WHAT IS REQUIRED. Convert every line of the data below into a JSON list of strings, one string per line, with blank lines and the pictures left out.

*** Opening of SUPPLIED RECORDS ***

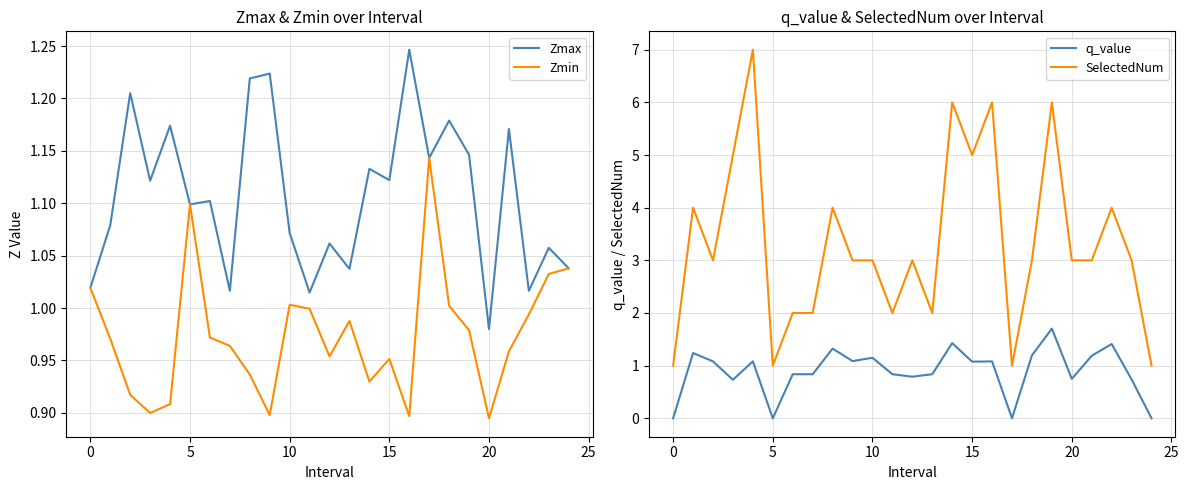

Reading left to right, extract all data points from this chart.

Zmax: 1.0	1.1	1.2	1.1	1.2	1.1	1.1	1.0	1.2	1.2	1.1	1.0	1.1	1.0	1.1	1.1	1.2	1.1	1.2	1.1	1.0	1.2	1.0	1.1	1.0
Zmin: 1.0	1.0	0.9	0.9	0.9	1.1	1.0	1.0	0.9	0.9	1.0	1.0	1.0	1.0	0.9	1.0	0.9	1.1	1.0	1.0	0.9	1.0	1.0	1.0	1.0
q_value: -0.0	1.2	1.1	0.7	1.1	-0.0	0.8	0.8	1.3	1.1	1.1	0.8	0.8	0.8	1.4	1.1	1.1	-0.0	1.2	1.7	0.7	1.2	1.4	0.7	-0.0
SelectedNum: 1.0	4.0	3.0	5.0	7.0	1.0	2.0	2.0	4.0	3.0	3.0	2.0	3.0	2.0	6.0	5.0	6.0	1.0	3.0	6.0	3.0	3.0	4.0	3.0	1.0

*** Close of SUPPLIED RECORDS ***

ANSWER SECTION.
[
  "Reading left to right, extract all data points from this chart.",
  "Zmax: 1.0\t1.1\t1.2\t1.1\t1.2\t1.1\t1.1\t1.0\t1.2\t1.2\t1.1\t1.0\t1.1\t1.0\t1.1\t1.1\t1.2\t1.1\t1.2\t1.1\t1.0\t1.2\t1.0\t1.1\t1.0",
  "Zmin: 1.0\t1.0\t0.9\t0.9\t0.9\t1.1\t1.0\t1.0\t0.9\t0.9\t1.0\t1.0\t1.0\t1.0\t0.9\t1.0\t0.9\t1.1\t1.0\t1.0\t0.9\t1.0\t1.0\t1.0\t1.0",
  "q_value: -0.0\t1.2\t1.1\t0.7\t1.1\t-0.0\t0.8\t0.8\t1.3\t1.1\t1.1\t0.8\t0.8\t0.8\t1.4\t1.1\t1.1\t-0.0\t1.2\t1.7\t0.7\t1.2\t1.4\t0.7\t-0.0",
  "SelectedNum: 1.0\t4.0\t3.0\t5.0\t7.0\t1.0\t2.0\t2.0\t4.0\t3.0\t3.0\t2.0\t3.0\t2.0\t6.0\t5.0\t6.0\t1.0\t3.0\t6.0\t3.0\t3.0\t4.0\t3.0\t1.0"
]